Ontario MPP
- In office 1987–1995
- Preceded by: New riding
- Succeeded by: Joe Spina
- Constituency: Brampton North

Personal details
- Born: September 22, 1951 Portuguese Angola
- Died: June 1, 2022 (aged 70) Brampton, Ontario, Canada
- Party: Liberal (1987–1995) Progressive Conservative (2007–2022)
- Occupation: Lawyer

= Carman McClelland =

Canadian politician (1951–2022)

John Carman McClelland (September 22, 1951 – June 1, 2022) was a Canadian politician in Ontario. He was a Liberal member of the Legislative Assembly of Ontario from 1987 to 1995 who represented the riding of Brampton North. He was subsequently an unsuccessful Progressive Conservative candidate in the 2007 provincial election.

In July 2018, he announced candidacy for Ward 1 & 5 Regional councillor from Brampton in the 2018 municipal election.

==Background==
McClelland was born in Angola and moved to Canada at a young age, where he received a Bachelor of Arts degree from York University and a law degree from the University of Windsor. After graduation, he practiced law as an associate at the firm of Fogler, Rubinoff, Toronto. He was also a board member of the Canadian Council of Christian Charities.

==Politics==
McClelland ran for the Ontario legislature in the general election of 1977, losing to New Democrat (NDP) Ted Bounsall by over 3,500 votes in Windsor—Sandwich. The next year, McClelland narrowly lost the race for a seat on the Windsor Board of Education representing Ward 1. In 1980, he was appointed a board member for Ward 1 after the death of trustee Donald Hill, but was again narrowly defeated in the general election that November. He did not seek office again until the 1987 provincial election, when he was easily elected in Brampton North as part of a Liberal landslide victory. McClelland served as a backbench supporter of David Peterson's government for the next three years.

Prior to the 1990 election, McClelland was challenged for the Liberal nomination in his riding by the representative of a group which claimed the Peterson government had made insufficient outreach efforts to Ontario's Sikh community.

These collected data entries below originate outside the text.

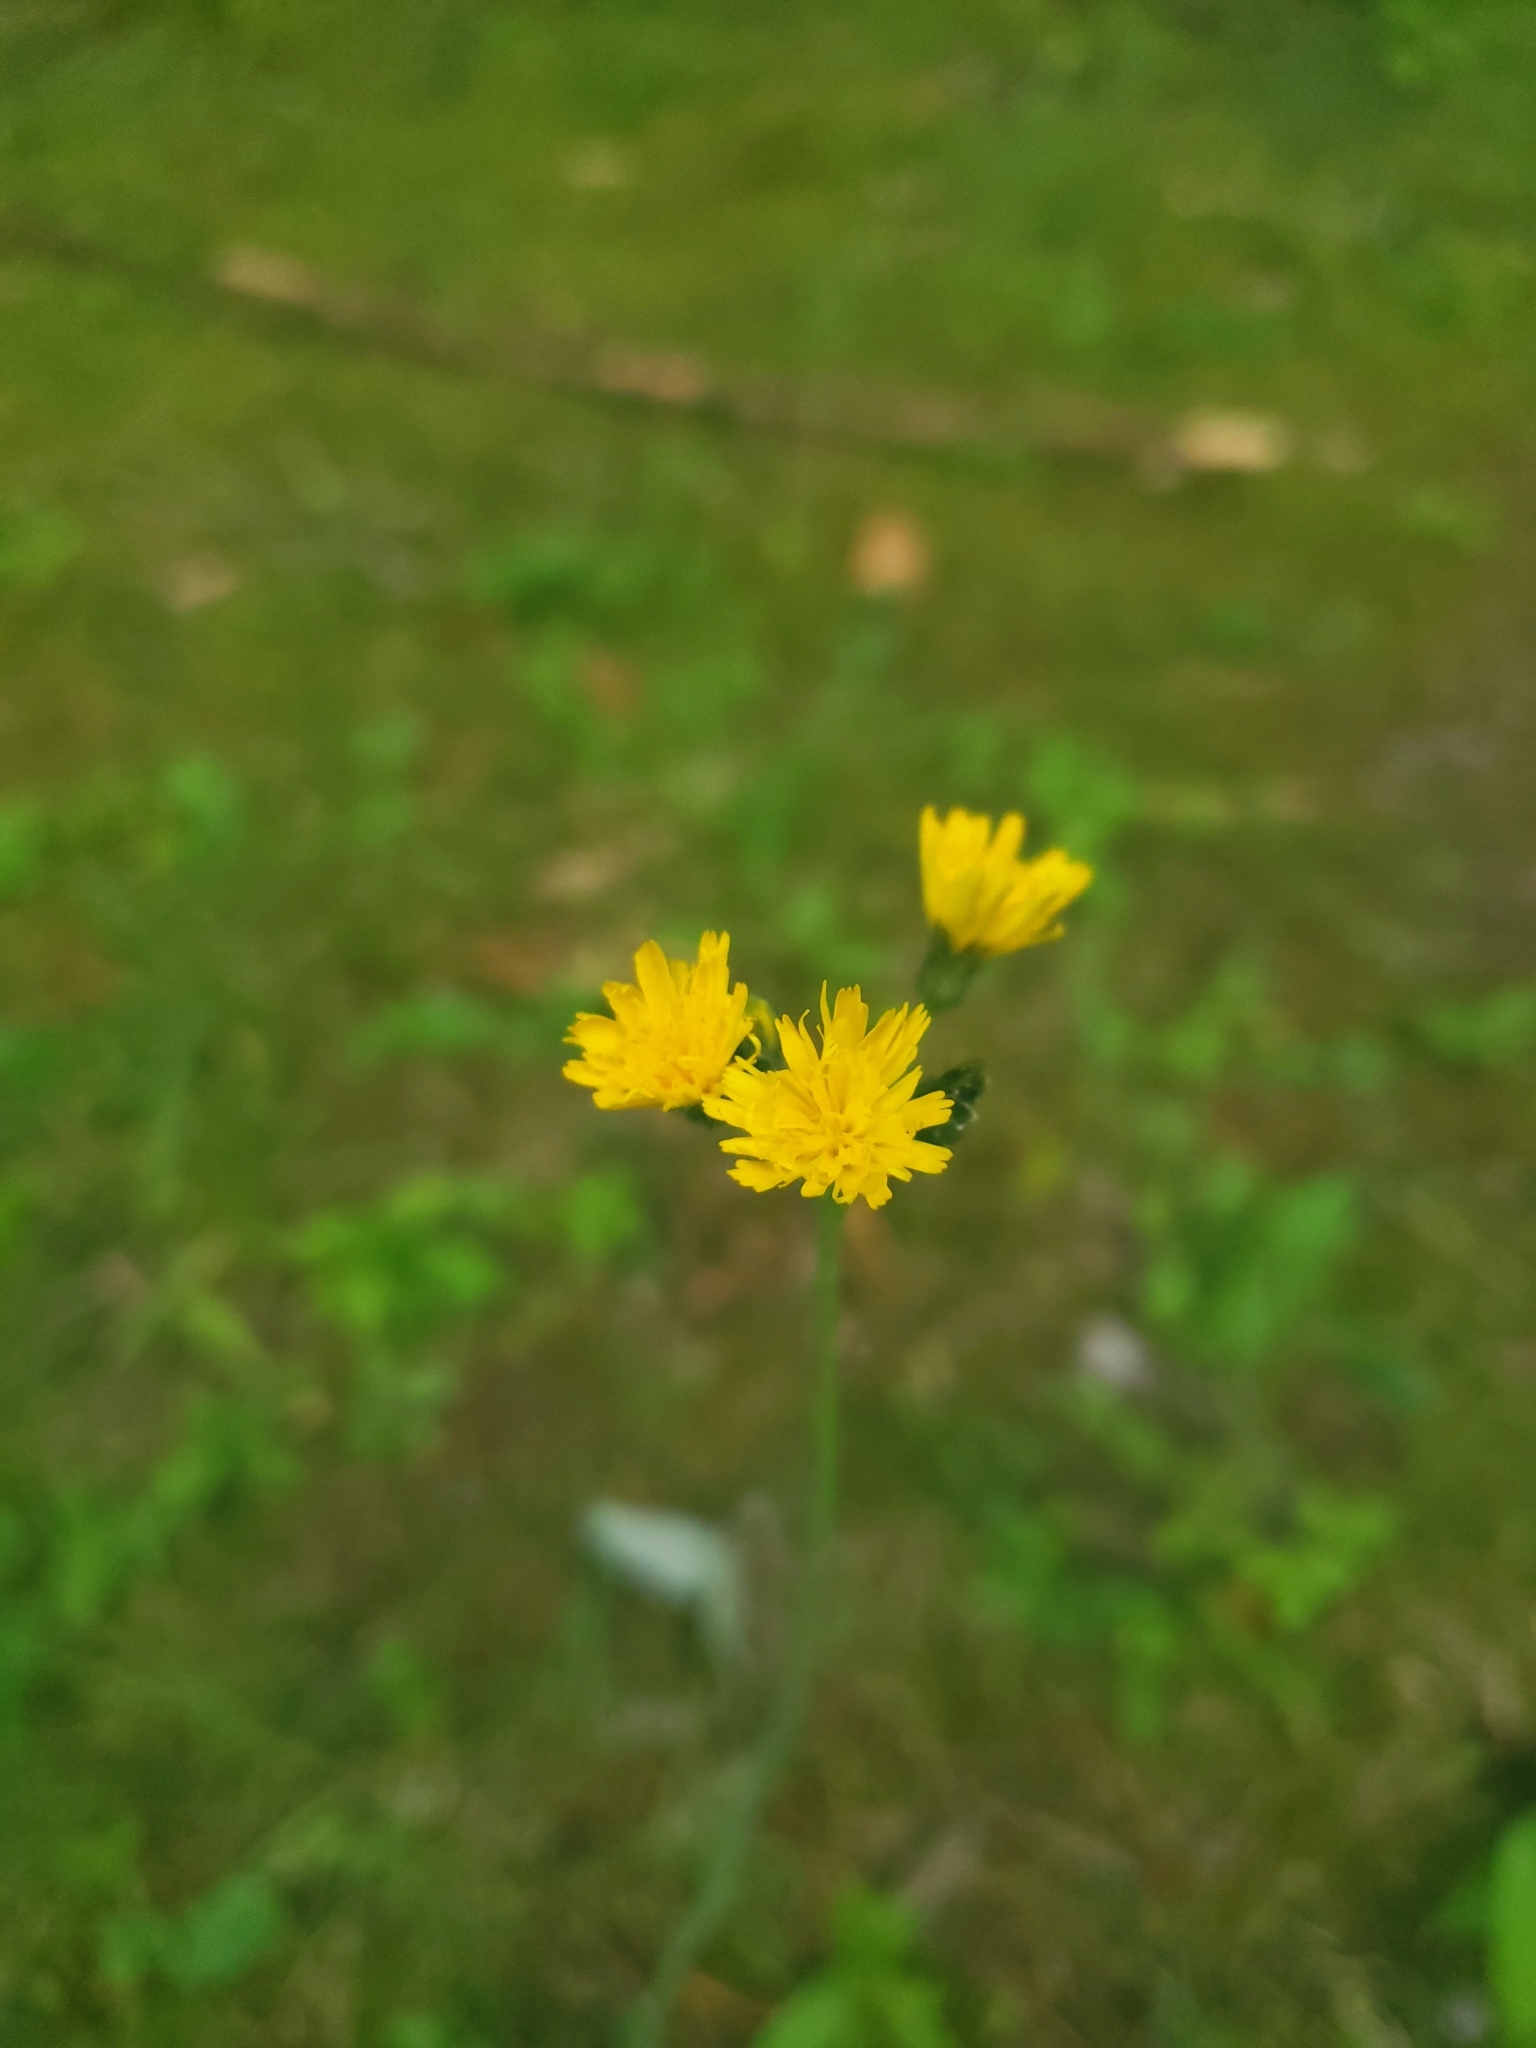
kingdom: Plantae
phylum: Tracheophyta
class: Magnoliopsida
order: Asterales
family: Asteraceae
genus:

He won the nomination challenge, and went on to defeat NDP challenger John Devries by only 98 votes in the general election. The Liberals were upset by the NDP provincially, and McClelland moved to the opposition benches for the next five years. In 1993, he brought forward a private member's bill dealing with the possibility of electoral recall.

The Progressive Conservatives won a majority government in the 1995 Ontario election, and McClelland lost to PC candidate Joe Spina by 5,348 votes.

In 2007, McClelland changed parties and was the PC candidate for the riding of Brampton—Springdale in the 2007 Ontario election, but lost to the Liberal candidate Linda Jeffrey by nearly 7,000 votes.

==Return to legal practice==
In 1995, he resumed his legal practice and was a member and VP of the Peel Law Association Executive Committee. He has also been President (2008–2009) of the Brampton Board of Trade. In May 2015, the Law Society of Upper Canada suspended McClelland for mishandling the finances of several clients including some family members.